# Page excerpt:
# Add a 'My Timeshare Vacation Link' to your posts



## Makai Guy

*The Help file below was written for our former vBulletin installation, and will be updated for our current XenForo installation as we learn more about the system. Please bear with us during this transition.*

TUG has added a Timeshare Vacation History feature to TUG Member accounts.

Thread where the Vacation History feature for TUG Members was introduced and is being discussed:
http://www.tugbbs.com/forums/showthread.php?t=226976​
*If you are a TUG member* you can now add a link to 'My Timeshare Vacation History' to your bbs posts. 

You do this by checking a new box in your BBS profile.

There are several ways to get there (you must be logged in):

*The easiest way* is probably just to click your name in the Welcome box in the upper right corner of the page.  Then click the little pencil icon (
	

	
	
		
		

		
		
	


	




) beside the _Display History Link_ item and check the box.


Click on your name at the left end of one of your posts, then select _View Public Profile_.  Click the little pencil icon (
	

	
	
		
		

		
		
	


	




) beside the _Display History Link_ item and check the box.


Click either _UserCP_ or _Quick Links_ in the blue navigation bar near the top of the page, then select _Edit your details_ (or just click here).  Scroll down to the bottom of the page to find the _Display History Link_ item and check the box.  Don't forget to click the 'Save Changes' button at the bottom.


----------



## uscav8r

So this is tied strictly to your review history vice actual resort use history (which is not recorded anywhere on TUG, obviously).

Any way to add an editable field to enter the resorts one has visited but not entered any reviews (such as those stays from years ago for instance)?


----------



## TUGBrian

we are likely to add the ability to add a "pin" for a previous stay in the future sans a review yes.


----------



## Quadmaniac

TUGBrian said:


> we are likely to add the ability to add a "pin" for a previous stay in the future sans a review yes.



How would we be able to do this ? Sorry not sure where to add a pin...


----------



## TUGBrian

we havent yet added this ability...as of now the only way to add a pin is to submit a review for the resort in question.


----------



## AwayWeGo

Apparently this feature is still not working -- or did I miss something ? 

Before this was added to the old BBS software, I would not have guessed how useful it would be. 

Since the BBS software upgrade without the feature, I find I'm really missing it. 

Here's hoping it's up & running pronto. 

-- Alan Cole, McLean (Fairfax County), Virginia, USA.​


----------



## TUGBrian

the feature itself still works from your TUG member homepage, its just the link in the profile is not working anymore.

you can still add the link in your signature if you like.


----------



## AwayWeGo

TUGBrian said:


> the feature itself still works from your TUG member homepage, its just the link in the profile is not working anymore.


Got it.  Thanks. 

-- Alan Cole, McLean (Fairfax County), Virginia, USA.​


----------



## dioxide45

Testing it out to see if the link works in my signature.


----------



## TUGBrian

shows up for me!


----------



## TUGBrian

and for those that want to add it manually, this is the link:

https://tug2.com/timeshare-vacation-history.aspx?id=INSERTYOURTUGMEMBERLOGINIDHERE

where INSERTYOURTUGMEMBERLOGINIDHERE is replaced with your actual TUG login id.


----------

Collected data entries
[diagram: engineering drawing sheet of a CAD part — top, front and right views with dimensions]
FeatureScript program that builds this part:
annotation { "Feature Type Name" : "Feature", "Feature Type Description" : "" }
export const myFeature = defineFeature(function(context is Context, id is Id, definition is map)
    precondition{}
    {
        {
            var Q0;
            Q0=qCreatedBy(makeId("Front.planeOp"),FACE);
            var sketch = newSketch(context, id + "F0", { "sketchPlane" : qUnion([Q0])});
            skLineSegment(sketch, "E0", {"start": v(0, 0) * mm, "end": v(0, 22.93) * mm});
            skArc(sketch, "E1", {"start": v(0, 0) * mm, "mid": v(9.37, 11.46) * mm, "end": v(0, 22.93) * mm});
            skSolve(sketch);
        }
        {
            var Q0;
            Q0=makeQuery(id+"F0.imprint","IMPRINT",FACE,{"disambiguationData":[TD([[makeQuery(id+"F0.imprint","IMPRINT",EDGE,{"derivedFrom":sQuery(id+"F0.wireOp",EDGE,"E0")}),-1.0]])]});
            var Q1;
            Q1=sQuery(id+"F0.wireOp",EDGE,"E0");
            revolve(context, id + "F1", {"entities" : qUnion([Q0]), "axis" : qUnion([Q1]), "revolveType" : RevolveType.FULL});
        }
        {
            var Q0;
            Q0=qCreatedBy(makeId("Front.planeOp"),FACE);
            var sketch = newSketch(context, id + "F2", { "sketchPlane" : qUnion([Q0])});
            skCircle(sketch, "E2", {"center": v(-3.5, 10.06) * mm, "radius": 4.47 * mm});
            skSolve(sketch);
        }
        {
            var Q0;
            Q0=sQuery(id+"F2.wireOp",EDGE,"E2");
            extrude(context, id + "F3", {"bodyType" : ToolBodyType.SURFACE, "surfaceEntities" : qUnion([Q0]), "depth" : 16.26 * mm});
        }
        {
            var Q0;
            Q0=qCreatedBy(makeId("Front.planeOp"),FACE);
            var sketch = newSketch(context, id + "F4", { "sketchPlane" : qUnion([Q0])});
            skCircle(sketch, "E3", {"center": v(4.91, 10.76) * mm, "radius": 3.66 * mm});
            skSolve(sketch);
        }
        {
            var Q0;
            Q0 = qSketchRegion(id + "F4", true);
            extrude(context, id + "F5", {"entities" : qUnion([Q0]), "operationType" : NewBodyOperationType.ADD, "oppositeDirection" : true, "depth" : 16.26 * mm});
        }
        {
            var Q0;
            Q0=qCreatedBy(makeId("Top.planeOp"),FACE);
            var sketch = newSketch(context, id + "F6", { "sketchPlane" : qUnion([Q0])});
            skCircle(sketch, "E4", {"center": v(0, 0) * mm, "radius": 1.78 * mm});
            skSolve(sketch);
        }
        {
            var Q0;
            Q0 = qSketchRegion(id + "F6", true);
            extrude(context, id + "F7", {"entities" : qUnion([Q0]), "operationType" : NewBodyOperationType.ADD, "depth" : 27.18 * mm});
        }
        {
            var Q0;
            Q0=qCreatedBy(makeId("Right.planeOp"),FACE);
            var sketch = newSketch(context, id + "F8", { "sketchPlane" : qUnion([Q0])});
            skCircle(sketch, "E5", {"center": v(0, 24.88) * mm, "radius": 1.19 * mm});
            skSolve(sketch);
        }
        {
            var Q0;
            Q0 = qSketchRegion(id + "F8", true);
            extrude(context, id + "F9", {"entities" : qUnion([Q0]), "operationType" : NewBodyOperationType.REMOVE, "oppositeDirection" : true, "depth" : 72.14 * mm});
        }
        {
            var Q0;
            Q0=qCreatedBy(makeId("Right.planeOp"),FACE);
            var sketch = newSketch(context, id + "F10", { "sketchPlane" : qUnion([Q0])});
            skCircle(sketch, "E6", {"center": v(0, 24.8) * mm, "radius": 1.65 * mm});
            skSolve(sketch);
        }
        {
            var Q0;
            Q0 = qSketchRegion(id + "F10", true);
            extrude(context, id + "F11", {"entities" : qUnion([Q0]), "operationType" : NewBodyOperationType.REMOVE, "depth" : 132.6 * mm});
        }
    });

# Given problem:
Set down the forum thread word for word, starting at "Apparently this feature" and continuing up to and including "it would be.". Work only from the forum thread.

# Worked solution:
Apparently this feature is still not working -- or did I miss something ? 

Before this was added to the old BBS software, I would not have guessed how useful it would be.